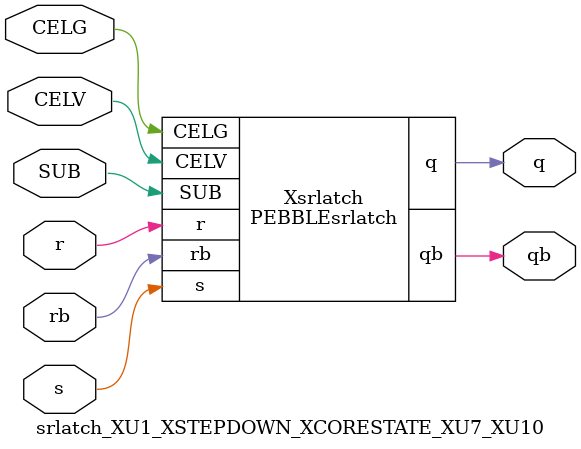
<source format=v>



module PEBBLEsrlatch ( q, qb, CELG, CELV, SUB, r, rb, s );

  input CELV;
  input s;
  output q;
  input rb;
  input r;
  input SUB;
  input CELG;
  output qb;
endmodule

//Celera Confidential Do Not Copy srlatch_XU1_XSTEPDOWN_XCORESTATE_XU7_XU10
//Celera Confidential Symbol Generator
//SR Latch
module srlatch_XU1_XSTEPDOWN_XCORESTATE_XU7_XU10 (CELV,CELG,s,r,rb,q,qb,SUB);
input CELV;
input CELG;
input s;
input r;
input rb;
input SUB;
output q;
output qb;

//Celera Confidential Do Not Copy srlatch
PEBBLEsrlatch Xsrlatch(
.CELV (CELV),
.r (r),
.s (s),
.q (q),
.qb (qb),
.rb (rb),
.SUB (SUB),
.CELG (CELG)
);
//,diesize,PEBBLEsrlatch

//Celera Confidential Do Not Copy Module End
//Celera Schematic Generator
endmodule

</source>
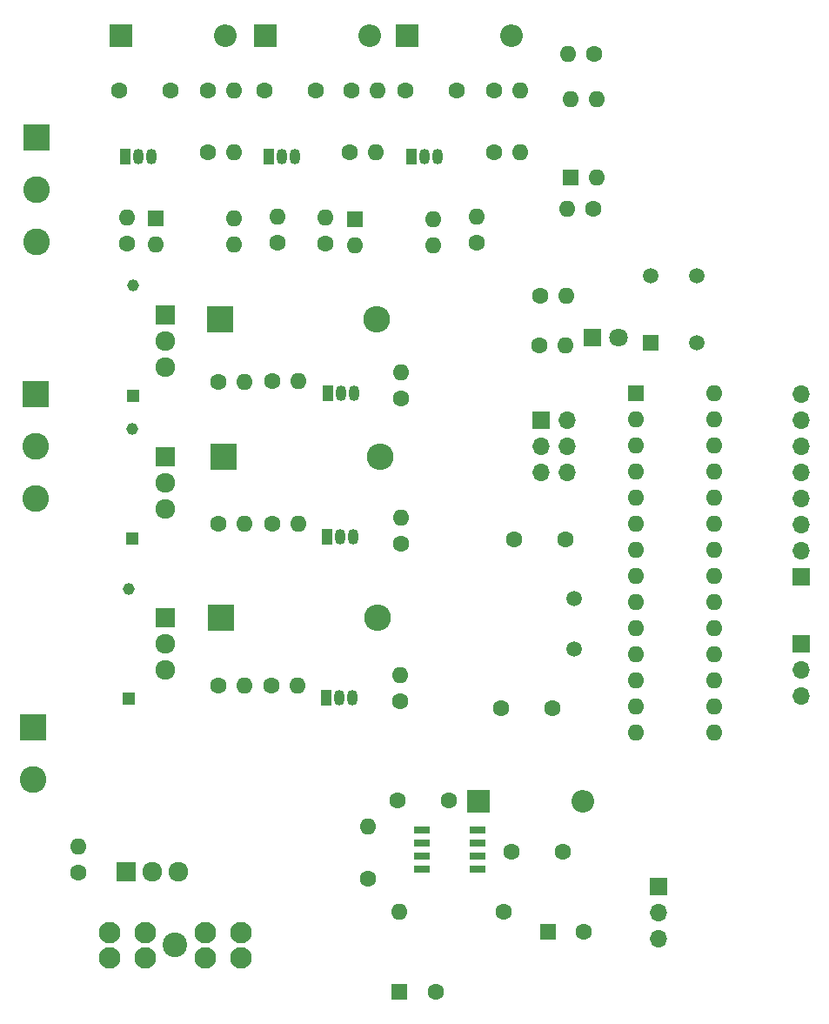
<source format=gbr>
%TF.GenerationSoftware,KiCad,Pcbnew,7.0.1*%
%TF.CreationDate,2023-05-14T18:13:28-07:00*%
%TF.ProjectId,BasicBitch328pThingy,42617369-6342-4697-9463-683332387054,rev?*%
%TF.SameCoordinates,Original*%
%TF.FileFunction,Soldermask,Top*%
%TF.FilePolarity,Negative*%
%FSLAX46Y46*%
G04 Gerber Fmt 4.6, Leading zero omitted, Abs format (unit mm)*
G04 Created by KiCad (PCBNEW 7.0.1) date 2023-05-14 18:13:28*
%MOMM*%
%LPD*%
G01*
G04 APERTURE LIST*
%ADD10R,1.050000X1.500000*%
%ADD11O,1.050000X1.500000*%
%ADD12C,1.600000*%
%ADD13O,1.600000X1.600000*%
%ADD14R,2.600000X2.600000*%
%ADD15C,2.600000*%
%ADD16R,1.700000X1.700000*%
%ADD17O,1.700000X1.700000*%
%ADD18R,1.600000X1.600000*%
%ADD19O,2.600000X2.600000*%
%ADD20R,1.150000X1.150000*%
%ADD21C,1.150000*%
%ADD22R,1.500000X1.500000*%
%ADD23C,1.500000*%
%ADD24R,1.920000X1.920000*%
%ADD25C,1.920000*%
%ADD26R,1.800000X1.800000*%
%ADD27C,1.800000*%
%ADD28R,1.528000X0.650000*%
%ADD29C,2.400000*%
%ADD30C,2.100000*%
%ADD31R,2.200000X2.200000*%
%ADD32O,2.200000X2.200000*%
G04 APERTURE END LIST*
D10*
%TO.C,Q4*%
X122231400Y-62823200D03*
D11*
X123501400Y-62823200D03*
X124771400Y-62823200D03*
%TD*%
D12*
%TO.C,R12*%
X122529500Y-98617400D03*
D13*
X125069500Y-98617400D03*
%TD*%
D14*
%TO.C,P1*%
X99267300Y-118419900D03*
D15*
X99267300Y-123499900D03*
%TD*%
D16*
%TO.C,J4*%
X174006800Y-103743400D03*
D17*
X174006800Y-101203400D03*
X174006800Y-98663400D03*
X174006800Y-96123400D03*
X174006800Y-93583400D03*
X174006800Y-91043400D03*
X174006800Y-88503400D03*
X174006800Y-85963400D03*
%TD*%
D12*
%TO.C,C5*%
X145828600Y-130529000D03*
X150828600Y-130529000D03*
%TD*%
D18*
%TO.C,C7*%
X134946200Y-144099100D03*
D12*
X138446200Y-144099100D03*
%TD*%
%TO.C,R15*%
X148641100Y-76394400D03*
D13*
X151181100Y-76394400D03*
%TD*%
D14*
%TO.C,D2*%
X117493300Y-78676900D03*
D19*
X132733300Y-78676900D03*
%TD*%
D20*
%TO.C,Z1*%
X108992100Y-86114500D03*
D21*
X108992100Y-75414500D03*
%TD*%
D12*
%TO.C,R8*%
X144126800Y-56452900D03*
D13*
X146666800Y-56452900D03*
%TD*%
D22*
%TO.C,S1*%
X159376100Y-80957600D03*
D23*
X159376100Y-74457600D03*
X163876100Y-80957600D03*
X163876100Y-74457600D03*
%TD*%
D12*
%TO.C,R23*%
X108389200Y-71333400D03*
D13*
X108389200Y-68793400D03*
%TD*%
D24*
%TO.C,Q10*%
X112151800Y-107751900D03*
D25*
X112151800Y-110291900D03*
X112151800Y-112831900D03*
%TD*%
D18*
%TO.C,C6*%
X149389100Y-138315000D03*
D12*
X152889100Y-138315000D03*
%TD*%
D24*
%TO.C,Q7*%
X112173000Y-92048800D03*
D25*
X112173000Y-94588800D03*
X112173000Y-97128800D03*
%TD*%
D12*
%TO.C,R13*%
X103661100Y-132576500D03*
D13*
X103661100Y-130036500D03*
%TD*%
D12*
%TO.C,R11*%
X117301200Y-98617400D03*
D13*
X119841200Y-98617400D03*
%TD*%
D24*
%TO.C,Q3*%
X112126700Y-78247700D03*
D25*
X112126700Y-80787700D03*
X112126700Y-83327700D03*
%TD*%
D20*
%TO.C,Z3*%
X108613400Y-115605500D03*
D21*
X108613400Y-104905500D03*
%TD*%
D12*
%TO.C,C1*%
X107663600Y-56452900D03*
X112663600Y-56452900D03*
%TD*%
D18*
%TO.C,U4*%
X130547400Y-68965700D03*
D13*
X130547400Y-71505700D03*
X138167400Y-71505700D03*
X138167400Y-68965700D03*
%TD*%
D18*
%TO.C,U1*%
X157950500Y-85892000D03*
D13*
X157950500Y-88432000D03*
X157950500Y-90972000D03*
X157950500Y-93512000D03*
X157950500Y-96052000D03*
X157950500Y-98592000D03*
X157950500Y-101132000D03*
X157950500Y-103672000D03*
X157950500Y-106212000D03*
X157950500Y-108752000D03*
X157950500Y-111292000D03*
X157950500Y-113832000D03*
X157950500Y-116372000D03*
X157950500Y-118912000D03*
X165570500Y-118912000D03*
X165570500Y-116372000D03*
X165570500Y-113832000D03*
X165570500Y-111292000D03*
X165570500Y-108752000D03*
X165570500Y-106212000D03*
X165570500Y-103672000D03*
X165570500Y-101132000D03*
X165570500Y-98592000D03*
X165570500Y-96052000D03*
X165570500Y-93512000D03*
X165570500Y-90972000D03*
X165570500Y-88432000D03*
X165570500Y-85892000D03*
%TD*%
D26*
%TO.C,D7*%
X153666000Y-80451800D03*
D27*
X156206000Y-80451800D03*
%TD*%
D16*
%TO.C,J1*%
X160144200Y-133936100D03*
D17*
X160144200Y-136476100D03*
X160144200Y-139016100D03*
%TD*%
D10*
%TO.C,Q6*%
X127879000Y-99839800D03*
D11*
X129149000Y-99839800D03*
X130419000Y-99839800D03*
%TD*%
D10*
%TO.C,Q2*%
X127966500Y-85867900D03*
D11*
X129236500Y-85867900D03*
X130506500Y-85867900D03*
%TD*%
D18*
%TO.C,U3*%
X111168000Y-68889200D03*
D13*
X111168000Y-71429200D03*
X118788000Y-71429200D03*
X118788000Y-68889200D03*
%TD*%
D12*
%TO.C,R25*%
X153755200Y-67926700D03*
D13*
X151215200Y-67926700D03*
%TD*%
D24*
%TO.C,Q8*%
X108280000Y-132418500D03*
D25*
X110820000Y-132418500D03*
X113360000Y-132418500D03*
%TD*%
D20*
%TO.C,Z2*%
X108894000Y-100059500D03*
D21*
X108894000Y-89359500D03*
%TD*%
D12*
%TO.C,C3*%
X135489800Y-56452900D03*
X140489800Y-56452900D03*
%TD*%
D28*
%TO.C,IC1*%
X137127000Y-128424300D03*
X137127000Y-129694300D03*
X137127000Y-130964300D03*
X137127000Y-132234300D03*
X142549000Y-132234300D03*
X142549000Y-130964300D03*
X142549000Y-129694300D03*
X142549000Y-128424300D03*
%TD*%
D12*
%TO.C,R9*%
X144097800Y-62463200D03*
D13*
X146637800Y-62463200D03*
%TD*%
D29*
%TO.C,U2*%
X113087100Y-139604600D03*
D30*
X119487100Y-138354600D03*
X115987100Y-138354600D03*
X110187100Y-138354600D03*
X106687100Y-138354600D03*
X106687100Y-140854600D03*
X110187100Y-140854600D03*
X115987100Y-140854600D03*
X119487100Y-140854600D03*
%TD*%
D10*
%TO.C,Q5*%
X136105400Y-62823200D03*
D11*
X137375400Y-62823200D03*
X138645400Y-62823200D03*
%TD*%
D16*
%TO.C,J3*%
X148671400Y-88472200D03*
D17*
X151211400Y-88472200D03*
X148671400Y-91012200D03*
X151211400Y-91012200D03*
X148671400Y-93552200D03*
X151211400Y-93552200D03*
%TD*%
D14*
%TO.C,D5*%
X117768900Y-92079500D03*
D19*
X133008900Y-92079500D03*
%TD*%
D12*
%TO.C,R5*%
X122534200Y-84695500D03*
D13*
X125074200Y-84695500D03*
%TD*%
D12*
%TO.C,R1*%
X116300600Y-56452900D03*
D13*
X118840600Y-56452900D03*
%TD*%
D10*
%TO.C,Q9*%
X127780000Y-115511100D03*
D11*
X129050000Y-115511100D03*
X130320000Y-115511100D03*
%TD*%
D12*
%TO.C,R20*%
X123083900Y-71239000D03*
D13*
X123083900Y-68699000D03*
%TD*%
D12*
%TO.C,C4*%
X134768500Y-125526600D03*
X139768500Y-125526600D03*
%TD*%
%TO.C,R4*%
X117258100Y-84812700D03*
D13*
X119798100Y-84812700D03*
%TD*%
D14*
%TO.C,Z4*%
X99561700Y-60980800D03*
D15*
X99561700Y-66060800D03*
X99561700Y-71140800D03*
%TD*%
D12*
%TO.C,R21*%
X142445500Y-71260100D03*
D13*
X142445500Y-68720100D03*
%TD*%
D12*
%TO.C,R7*%
X130106200Y-62463200D03*
D13*
X132646200Y-62463200D03*
%TD*%
D18*
%TO.C,U5*%
X151546000Y-64849700D03*
D13*
X154086000Y-64849700D03*
X154086000Y-57229700D03*
X151546000Y-57229700D03*
%TD*%
D31*
%TO.C,D1*%
X107780800Y-51098700D03*
D32*
X117940800Y-51098700D03*
%TD*%
D12*
%TO.C,R18*%
X117254000Y-114325600D03*
D13*
X119794000Y-114325600D03*
%TD*%
D12*
%TO.C,R19*%
X122464900Y-114325600D03*
D13*
X125004900Y-114325600D03*
%TD*%
D12*
%TO.C,C9*%
X149827500Y-116521900D03*
X144827500Y-116521900D03*
%TD*%
%TO.C,R17*%
X135009900Y-115862800D03*
D13*
X135009900Y-113322800D03*
%TD*%
D31*
%TO.C,D4*%
X135649100Y-51098700D03*
D32*
X145809100Y-51098700D03*
%TD*%
D16*
%TO.C,J2*%
X174006800Y-110277800D03*
D17*
X174006800Y-112817800D03*
X174006800Y-115357800D03*
%TD*%
D12*
%TO.C,C2*%
X121772100Y-56452900D03*
X126772100Y-56452900D03*
%TD*%
D14*
%TO.C,Z5*%
X99515000Y-85987000D03*
D15*
X99515000Y-91067000D03*
X99515000Y-96147000D03*
%TD*%
D12*
%TO.C,R10*%
X135070000Y-100543300D03*
D13*
X135070000Y-98003300D03*
%TD*%
D12*
%TO.C,R22*%
X153853200Y-52890000D03*
D13*
X151313200Y-52890000D03*
%TD*%
D12*
%TO.C,R24*%
X127677500Y-71361100D03*
D13*
X127677500Y-68821100D03*
%TD*%
D31*
%TO.C,D3*%
X121887900Y-51098700D03*
D32*
X132047900Y-51098700D03*
%TD*%
D12*
%TO.C,L1*%
X145098200Y-136326100D03*
D13*
X134938200Y-136326100D03*
%TD*%
D12*
%TO.C,R14*%
X131826200Y-133138800D03*
D13*
X131826200Y-128058800D03*
%TD*%
D10*
%TO.C,Q1*%
X108201100Y-62823200D03*
D11*
X109471100Y-62823200D03*
X110741100Y-62823200D03*
%TD*%
D12*
%TO.C,R16*%
X148507800Y-81261100D03*
D13*
X151047800Y-81261100D03*
%TD*%
D12*
%TO.C,C8*%
X151058000Y-100102700D03*
X146058000Y-100102700D03*
%TD*%
D14*
%TO.C,D8*%
X117525000Y-107691500D03*
D19*
X132765000Y-107691500D03*
%TD*%
D31*
%TO.C,D6*%
X142583000Y-125604700D03*
D32*
X152743000Y-125604700D03*
%TD*%
D23*
%TO.C,Y1*%
X151906200Y-105860600D03*
X151906200Y-110740600D03*
%TD*%
D12*
%TO.C,R2*%
X116310700Y-62463200D03*
D13*
X118850700Y-62463200D03*
%TD*%
D12*
%TO.C,R6*%
X130213700Y-56452900D03*
D13*
X132753700Y-56452900D03*
%TD*%
D12*
%TO.C,R3*%
X135079100Y-86376000D03*
D13*
X135079100Y-83836000D03*
%TD*%
M02*

</source>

■ ■ ■ ■ ■ ■ ■

#### [WORK REQUEST]
How many lines in the records contain the string "LIST"? Give the number by itself.

#### [RESULT BELOW]
2